Day 11 – Saturday 21st September 2024 – Trier to London
We walked for 10 minutes from our hotel to Trier station to catch the 08:37 to Luxembourg. Our incoming train divided into two parts at Trier, but it wasn’t difficult to work out which half we needed, as one part was made up of DB Regio rolling stock and ours of CFL (Luxembourg Railways) carriages.
We left Trier, as we arrived, following the River Moselle, but soon crossed over the river and a short time later entered Luxembourg. The journey to Luxembourg City only took 45 minutes.
We had 45 minutes to wait until our next train to Brussels at 10:11. As Luxembourg station is some way from the old town, there was not time to get there and back. However, we did go as far to get a good view across the valley to view the Luxembourg Corniche. I also took the opportunity to show my wife where I had had dinner on my visit to Luxembourg in April.

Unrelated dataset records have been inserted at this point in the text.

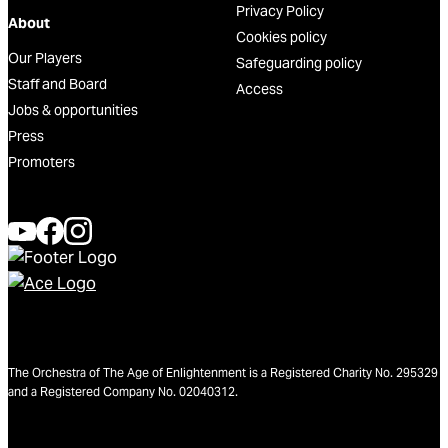
Privacy Policy
About
Cookies policy
Our Players
Safeguarding policy
Staff and Board
Access
Jobs & opportunities
Press
Promoters
The Orchestra of The Age of Enlightenment is a Registered Charity No. 295329
and a Registered Company No. 02040312.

The 10:11 train to Brussels left Luxembourg on time. At the first stop, 20 minutes later, in Arlon in Belgium there was an announcement (in French) that due to a fault with a locomotive there would be a delay of 50 minutes here. After a little while there was another announcement that our train had been cancelled and that we should go to another platform to catch the service an hour later. We took the opportunity to leave the station to have a look at those parts of Arlon that were in the vicinity. When we got back to Arlon station we saw our original train still sitting at the platform, where it had arrived, and an incoming train from Brussels pulling into the adjacent platform. The passengers from this incoming train were then transferring to our original train to continue to Luxembourg. My speculation is that, since Belgian and Luxembourg railways operate on different voltages, the incoming train from Brussels was not able to switch to Luxembourg operation and that is why our train had been taken out of service.

At 11:36 the next train to Brussels arrived at Arlon. Unlike our original train this was a double-decker, so there was still plenty of room to accommodate the additional passengers. Much of the line to Brussels via Namur is undergoing engineering work and in April I was prevented from travelling on it at all. Our train seemed to travel very slowly, albeit to timetable, throughout much of its route. Rather than go all the way to Brussels Midi, we got off the train at Brussels-Luxembourg station at 14:06.

From Brussels-Luxembourg station it is short walk past the European Parliament and through Parc Leopold to reach the House of European History. This is a museum sponsored by the European Parliament covering the history of Europe, but with an emphasis on its more recent past. On arrival you are given a hand-held tablet which uses interactive technology to guide you round the exhibits. Due to the cancelled train we had an hour less in the House of European History than planned, so we had to rush through it a bit. That said, if you were to look at everything on the interactive tablet it would probably take all day to look round.
We returned to Brussels-Luxembourg to catch the 16:06 train, which arrived at Brussels Midi at 1630. This gave us 30 minutes to have a quick snack, before we needed to check in for the Eurostar to London. Brussels Eurostar terminal is still as unpleasant as ever, with half its space devoted to a large duty free shop selling massively overpriced goods. Fortunately boarding of our train started early and it departed on time. At Lille, all the remaining free seats in our carriage were filled – was it only last year that Eurostar were claiming that, because of the additional time for passport checks, they could only run trains at about 75% of capacity? We arrived back at St Pancras only a couple of minutes late at 7pm.

Overall our wanderings around Germany had been very enjoyable. Despite some late trains, we got to everywhere we wanted to no more than an hour late. Going back to Leipzig was a revelation – in one sense it had obviously changed completely since my previous visit in communist times, but in another it had changed very little, with most of the city centre still looking much the same. All of the new cities we visited lived up to expectations and it was worth concocting this rather roundabout route to visit them all.